In the listing that follows, copy out each line that includes the word "down".
========
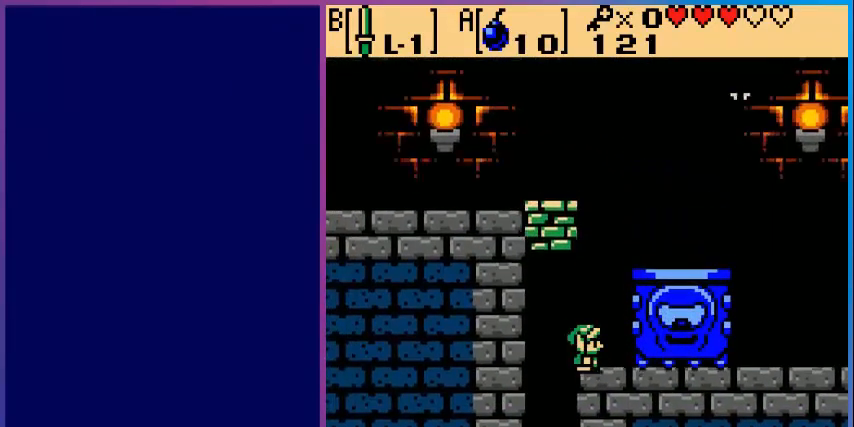
{"buttons": [], "events": [[80, "DPAD_RIGHT", "down"], [160, "DPAD_RIGHT", "up"]]}
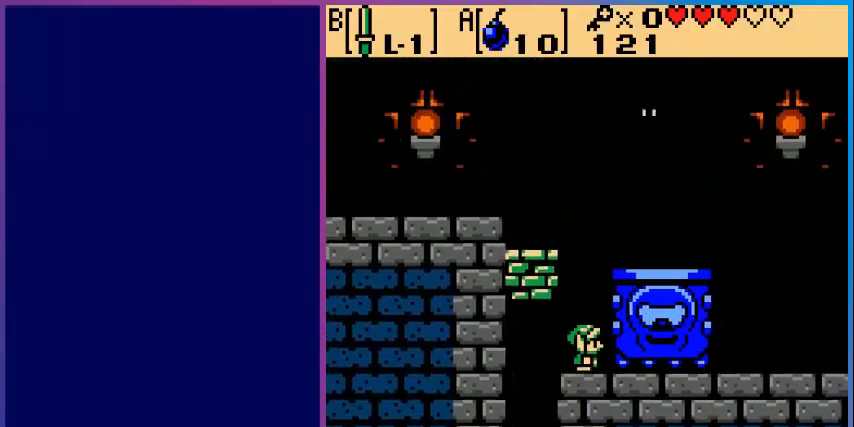
{"buttons": [], "events": []}
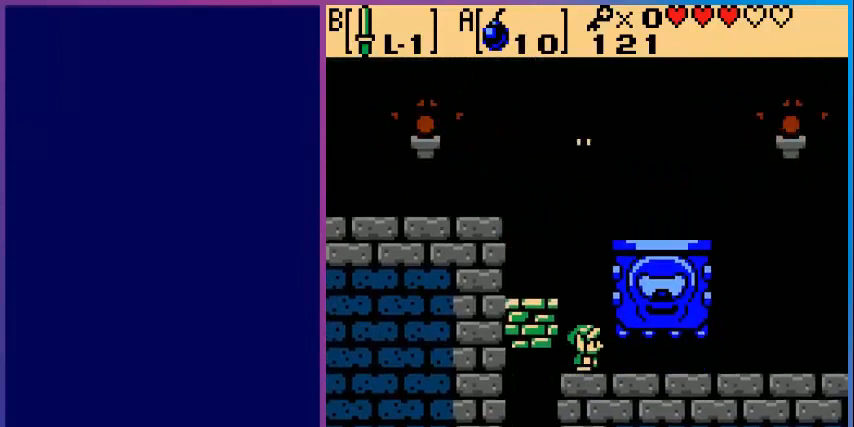
{"buttons": ["DPAD_RIGHT"], "events": [[240, "DPAD_RIGHT", "down"]]}
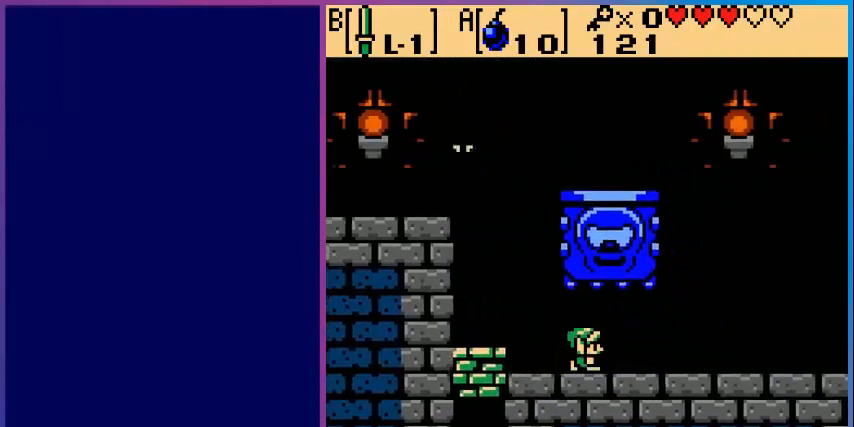
{"buttons": ["DPAD_RIGHT"], "events": []}
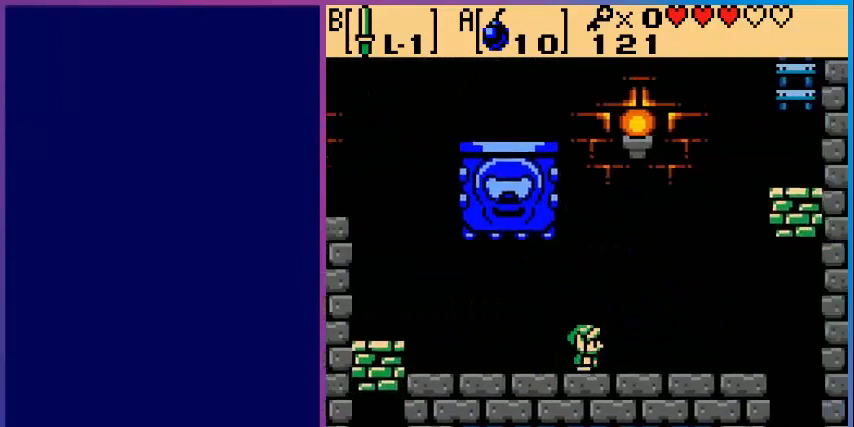
{"buttons": ["DPAD_RIGHT"], "events": []}
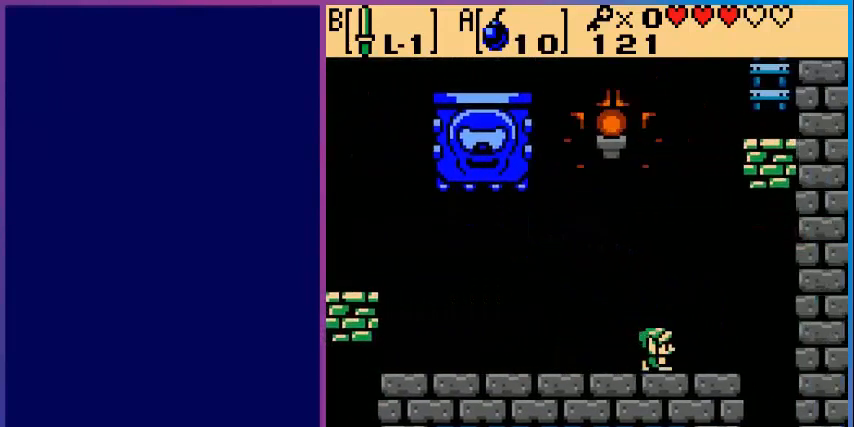
{"buttons": ["DPAD_LEFT"], "events": [[280, "DPAD_RIGHT", "up"], [480, "DPAD_LEFT", "down"]]}
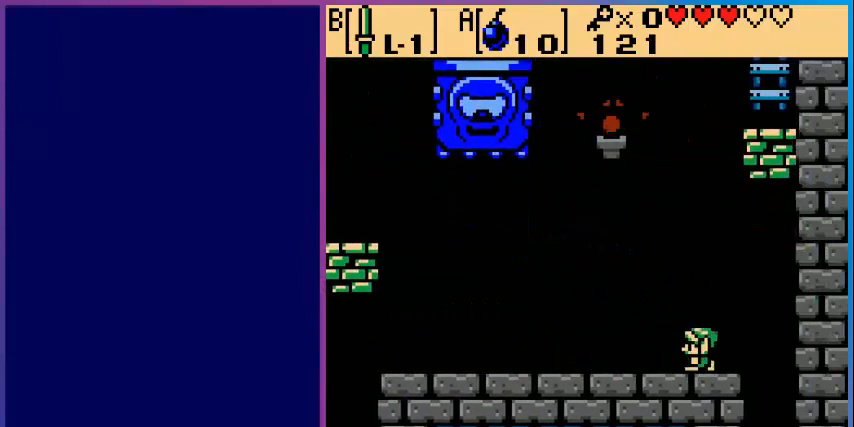
{"buttons": [], "events": [[40, "DPAD_LEFT", "up"]]}
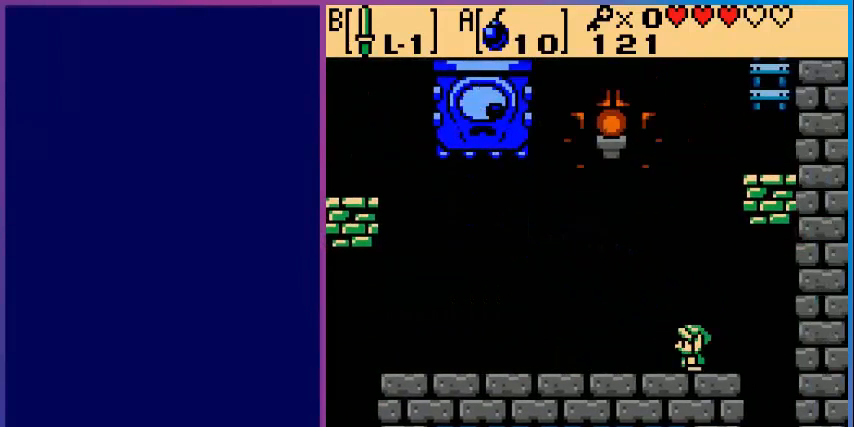
{"buttons": [], "events": []}
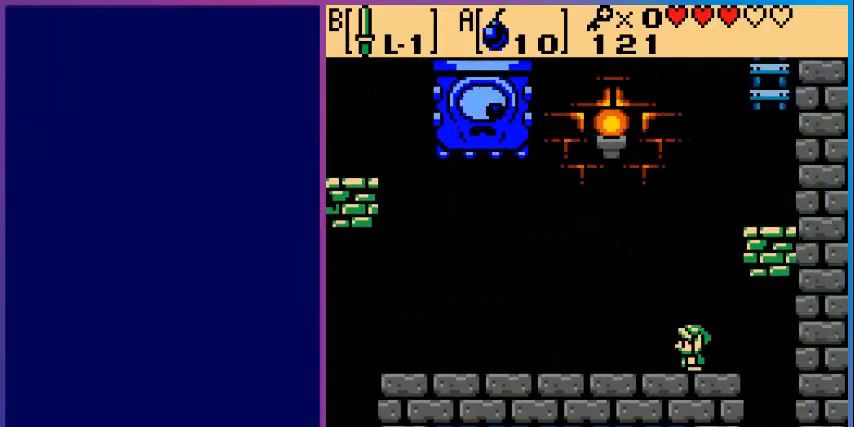
{"buttons": [], "events": []}
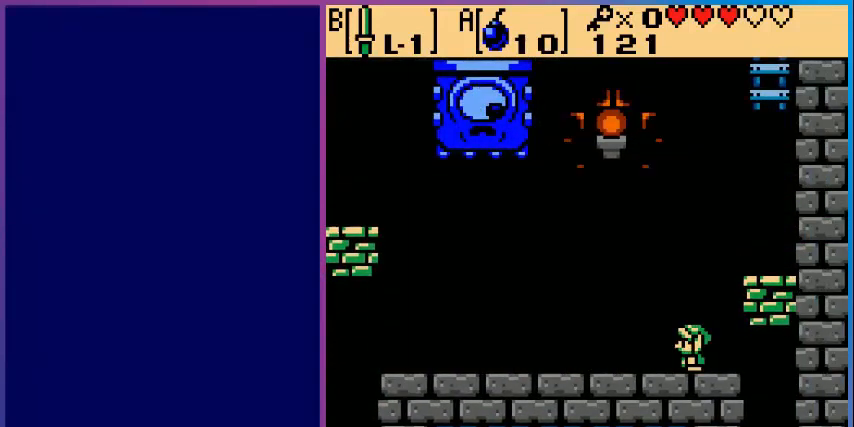
{"buttons": [], "events": []}
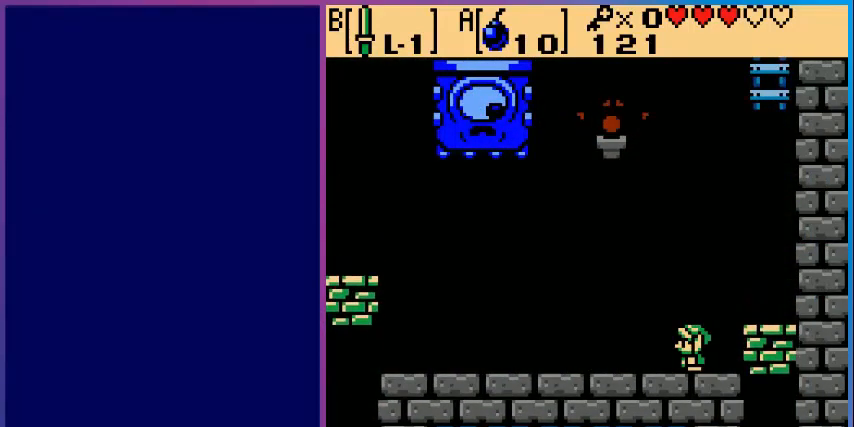
{"buttons": ["DPAD_RIGHT"], "events": [[120, "DPAD_RIGHT", "down"]]}
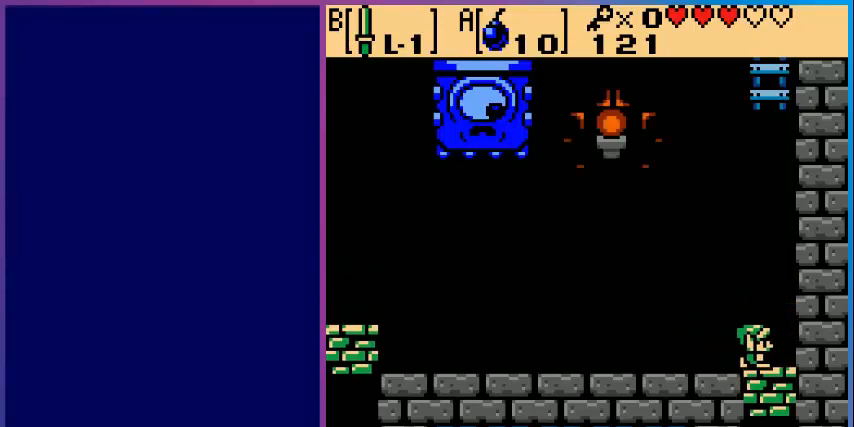
{"buttons": ["DPAD_LEFT"], "events": [[200, "DPAD_RIGHT", "up"], [520, "DPAD_LEFT", "down"]]}
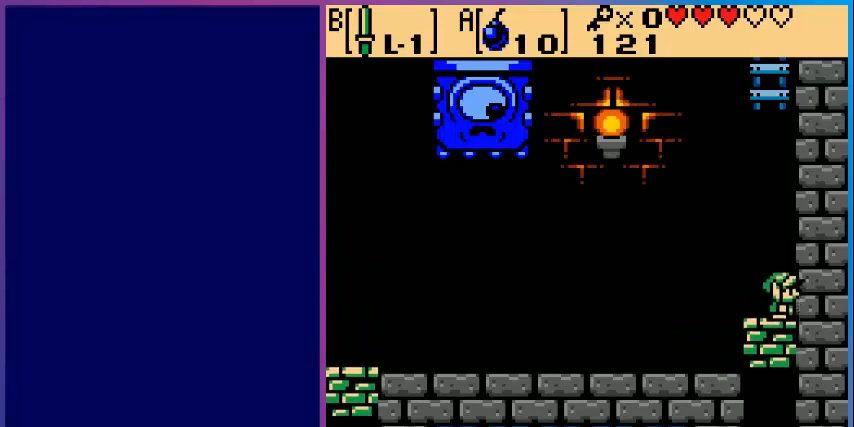
{"buttons": [], "events": [[80, "DPAD_LEFT", "up"]]}
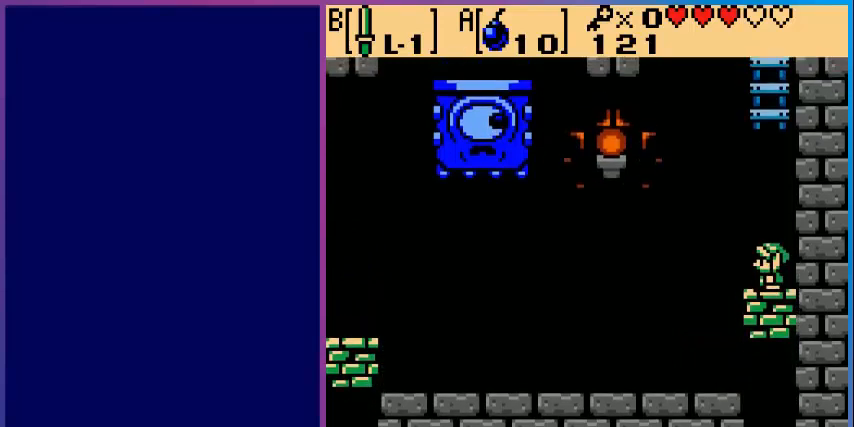
{"buttons": [], "events": []}
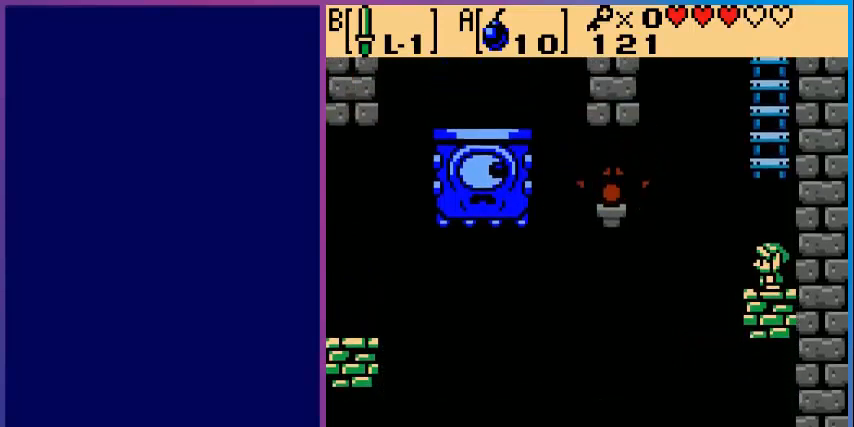
{"buttons": ["DPAD_UP"], "events": [[160, "DPAD_UP", "down"]]}
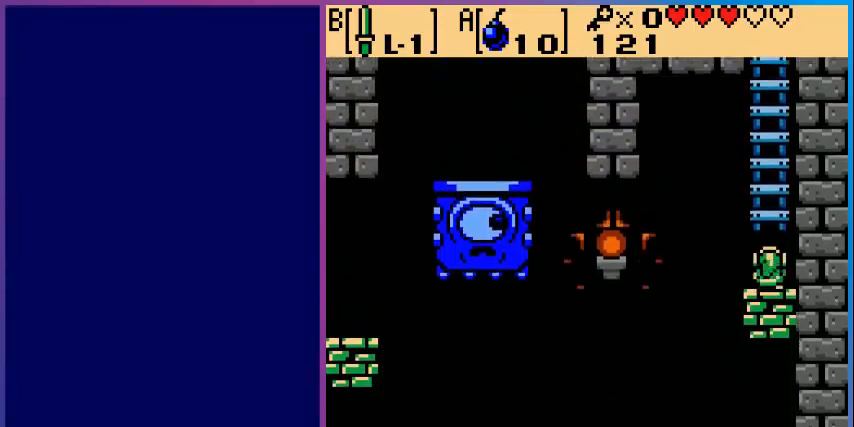
{"buttons": ["DPAD_UP"], "events": []}
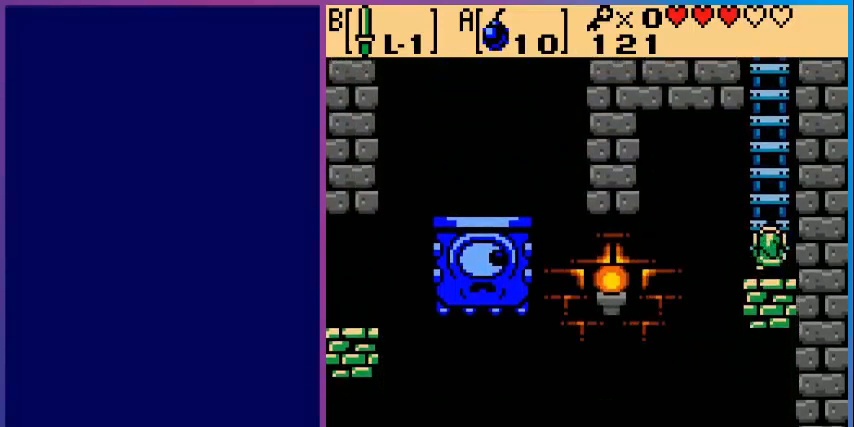
{"buttons": ["DPAD_UP"], "events": [[280, "DPAD_UP", "up"], [320, "DPAD_UP", "down"]]}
========
§ **ANSWER TO THIS TASK**
{"buttons": [], "events": [[80, "DPAD_RIGHT", "down"], [160, "DPAD_RIGHT", "up"]]}
{"buttons": ["DPAD_RIGHT"], "events": [[240, "DPAD_RIGHT", "down"]]}
{"buttons": ["DPAD_LEFT"], "events": [[280, "DPAD_RIGHT", "up"], [480, "DPAD_LEFT", "down"]]}
{"buttons": ["DPAD_RIGHT"], "events": [[120, "DPAD_RIGHT", "down"]]}
{"buttons": ["DPAD_LEFT"], "events": [[200, "DPAD_RIGHT", "up"], [520, "DPAD_LEFT", "down"]]}
{"buttons": ["DPAD_UP"], "events": [[160, "DPAD_UP", "down"]]}
{"buttons": ["DPAD_UP"], "events": [[280, "DPAD_UP", "up"], [320, "DPAD_UP", "down"]]}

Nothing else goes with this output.